Like them, Hank carries around an innate sense of right and wrong, and Mr. Jones’s creased face, at once kindly and severe, is a manifest sign of his old-school temperament. Hank is the kind of man who shines his shoes every night, says grace before each meal and makes his motel-room bed according to military standards.
It’s unlikely that a veteran M.P., whose service covered at least some of the Vietnam years, would entertain the illusion that all fighting men are Boy Scouts. But it is clear that Hank has both a general fondness for soldiers and a father’s assumption that he knows his own son.
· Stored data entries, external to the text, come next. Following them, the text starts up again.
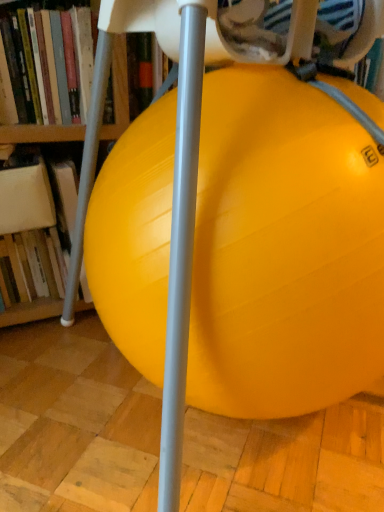
Question: Does hardcover book at left, which is the first book from top to bottom, contain hardcover book at left, positioned as the 2th book in top-to-bottom order?

Choices:
 (A) yes
 (B) no

Answer: (B)

Question: From a real-world perspective, is hardcover book at left, which ranks as the 2th book in bottom-to-top order, below hardcover book at left, positioned as the 2th book in top-to-bottom order?

Choices:
 (A) no
 (B) yes

Answer: (A)

Question: From the image's perspective, is hardcover book at left, which ranks as the 2th book in bottom-to-top order, located above hardcover book at left, positioned as the 2th book in top-to-bottom order?

Choices:
 (A) yes
 (B) no

Answer: (A)

Question: Is hardcover book at left, which is the first book from top to bottom, touching hardcover book at left, positioned as the 1th book in bottom-to-top order?

Choices:
 (A) no
 (B) yes

Answer: (A)

Question: Is hardcover book at left, which is the first book from top to bottom, further to the viewer compared to hardcover book at left, positioned as the 2th book in top-to-bottom order?

Choices:
 (A) no
 (B) yes

Answer: (A)

Question: Is hardcover book at left, which is the first book from top to bottom, closer to the viewer compared to hardcover book at left, positioned as the 1th book in bottom-to-top order?

Choices:
 (A) no
 (B) yes

Answer: (B)

Question: From a real-world perspective, is yellow rubber ball at center physically below hardcover book at left, which is the first book from top to bottom?

Choices:
 (A) no
 (B) yes

Answer: (B)

Question: Does yellow rubber ball at center have a greater width compared to hardcover book at left, which ranks as the 2th book in bottom-to-top order?

Choices:
 (A) no
 (B) yes

Answer: (B)

Question: Is yellow rubber ball at center further to camera compared to hardcover book at left, which is the first book from top to bottom?

Choices:
 (A) yes
 (B) no

Answer: (B)

Question: Are yellow rubber ball at center and hardcover book at left, which is the first book from top to bottom, located far from each other?

Choices:
 (A) yes
 (B) no

Answer: (B)

Question: Are yellow rubber ball at center and hardcover book at left, which ranks as the 2th book in bottom-to-top order, making contact?

Choices:
 (A) no
 (B) yes

Answer: (A)

Question: Is yellow rubber ball at center positioned in front of hardcover book at left, which ranks as the 2th book in bottom-to-top order?

Choices:
 (A) no
 (B) yes

Answer: (B)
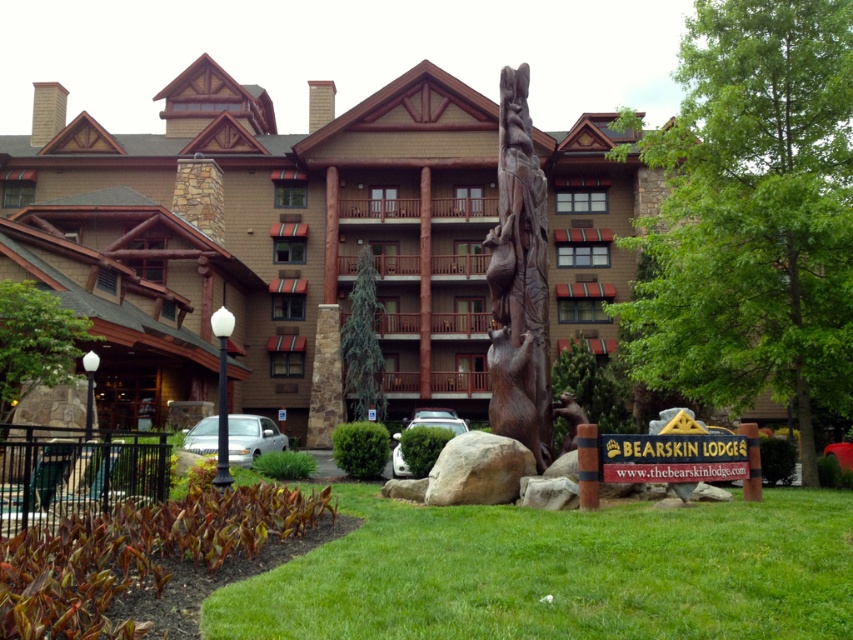
Question: Which point appears farthest from the camera in this image?

Choices:
 (A) (25, 330)
 (B) (479, 497)
 (C) (809, 589)
 (D) (511, 328)

Answer: (A)

Question: Considering the relative positions of brown wooden hotel at center and green leafy tree at center in the image provided, where is brown wooden hotel at center located with respect to green leafy tree at center?

Choices:
 (A) left
 (B) right

Answer: (A)

Question: Is brown wooden hotel at center to the right of gray rough rock at center from the viewer's perspective?

Choices:
 (A) no
 (B) yes

Answer: (A)

Question: Which of the following is the farthest from the observer?

Choices:
 (A) (100, 248)
 (B) (799, 317)
 (C) (347, 506)

Answer: (A)

Question: Does brown wooden hotel at center have a greater width compared to gray rough rock at center?

Choices:
 (A) yes
 (B) no

Answer: (A)

Question: Based on their relative distances, which object is farther from the green leafy tree at center?

Choices:
 (A) gray rough rock at center
 (B) green textured tree at center
 (C) wooden carving of bear at center
 (D) white ceramic lamp post at left

Answer: (B)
That may be part of why the grisly nature of Mike’s fate, and the possibility that some of his buddies were responsible for it, disturbs him so much. Something, he suspects, has gone terribly wrong with the institutions and the men he has always loved and trusted.
At every point, as Hank nags and pushes Emily in her investigation, the movie registers the panic and dread that he fights to keep down. These feelings come through to some extent in the reactions of his wife, Joan (Susan Sarandon), whom he tries to protect, but more decisively, and more hauntingly, through the moods Mr. Haggis creates (with the crucial assistance of Roger Deakins, the cinematographer responsible for the movie’s austere, washed-out look, and Mark Isham, who wrote the eerie, sparingly applied musical score).
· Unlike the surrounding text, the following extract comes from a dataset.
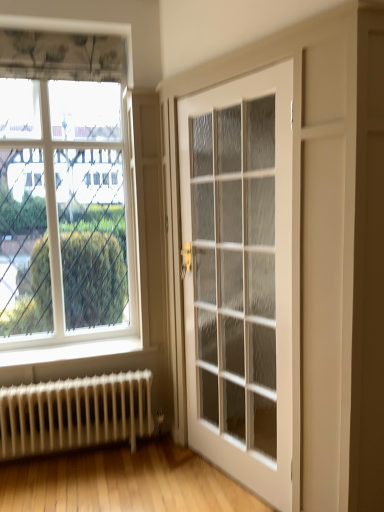
Locate an element on the screen. Image resolution: width=384 pixels, height=512 pixels. vacant area to the right of white metal radiator at lower left is located at coordinates (157, 475).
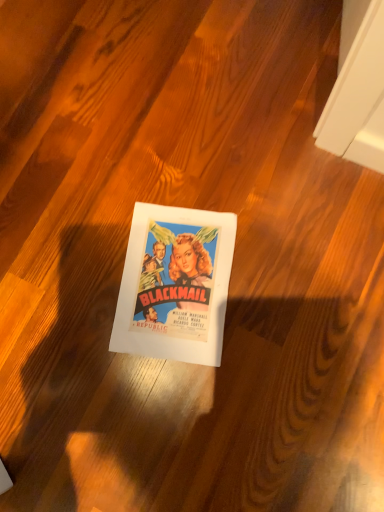
Identify the location of free spot below white paper poster at center (from a real-world perspective). This screenshot has height=512, width=384. (175, 282).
Almost no violence takes place on screen, but there are times when “In the Valley of Elah” feels almost like a horror film. Its steady crescendo of suspense builds toward the revelation — and vanquishing — of some unspeakable, monstrous evil.
But since the monster has no identifiable physical shape, it is not so easily defeated. While there are killers, liars and sadists to be found in this movie, there are not really any villains. And there is no reassuring conclusion. If it is anguished, even despairing, “In the Valley of Elah” is also compassionate. At heart it is a somber ballad about young men who remain lost in a dangerous, confusing place even after they come home.
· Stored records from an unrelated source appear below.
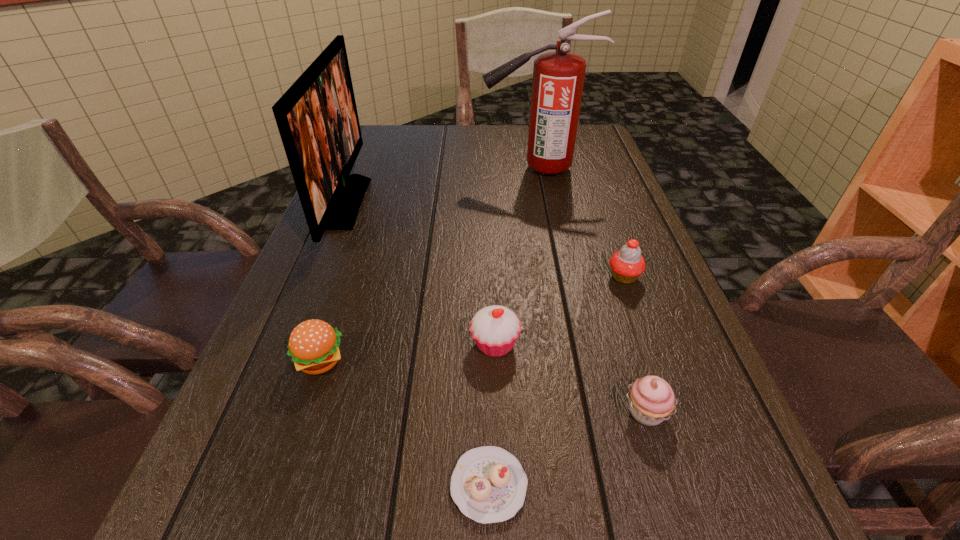
What are the coordinates of `empty space between the hamburger and the second farthest cupcake` in the screenshot? It's located at (408, 353).

Where is `free space between the farthest cupcake and the hamburger`? free space between the farthest cupcake and the hamburger is located at coordinates (472, 319).

You are a GUI agent. You are given a task and a screenshot of the screen. Output one action in this format:
    pyautogui.click(x=<x>, y=<y>)
    Task: Click on the vacant region between the farthest cupcake and the second nearest cupcake
    The width and height of the screenshot is (960, 540).
    Given the screenshot: What is the action you would take?
    pyautogui.click(x=635, y=345)

Find the location of a particular element. The image size is (960, 540). vacant region between the farthest cupcake and the third tallest cupcake is located at coordinates (635, 345).

Locate an element on the screen. object that is the sixth closest to the fire extinguisher is located at coordinates (488, 484).

Find the location of a particular element. The height and width of the screenshot is (540, 960). object that is the fifth closest to the nearest object is located at coordinates (317, 119).

This screenshot has height=540, width=960. Find the location of `the fourth closest cupcake to the hamburger`. the fourth closest cupcake to the hamburger is located at coordinates (627, 264).

I want to click on cupcake that is the third nearest to the monitor, so click(x=627, y=264).

Find the location of a particular element. The image size is (960, 540). vacant space that satisfies the following two spatial constraints: 1. on the front-facing side of the monitor; 2. on the back side of the sixth farthest object is located at coordinates (259, 412).

Where is `vacant space that satisfies the following two spatial constraints: 1. at the nozzle of the tallest object; 2. on the left side of the farthest cupcake`? vacant space that satisfies the following two spatial constraints: 1. at the nozzle of the tallest object; 2. on the left side of the farthest cupcake is located at coordinates (558, 277).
“In the Valley of Elah” is rated R (Under 17 requires accompanying parent or adult guardian). There are some violent scenes and a general atmosphere of brutality and fear.
IN THE VALLEY OF ELAH
Opens today in New York and Los Angeles.
Directed by Paul Haggis; written by Mr. Haggis, based on a story by Mark Boal and Mr. Haggis; director of photography, Roger Deakins; edited by Jo Francis; music by Mark Isham; production designer, Laurence Bennett; produced by Patrick Wachsberger, Steven Samuels, Darlene Caamano Loquet, Mr. Haggis and Laurence Becsey; released by Warner Independent Pictures. Running time: 120 minutes.
WITH: Tommy Lee Jones (Hank Deerfield), Charlize Theron (Emily Sanders), Susan Sarandon (Joan Deerfield), James Franco (Sergeant Carnelli), Jonathan Tucker (Mike Deerfield), Frances Fisher (Evie), Jason Patric (Lieutenant Kirklander) and Josh Brolin (Chief Buchwald).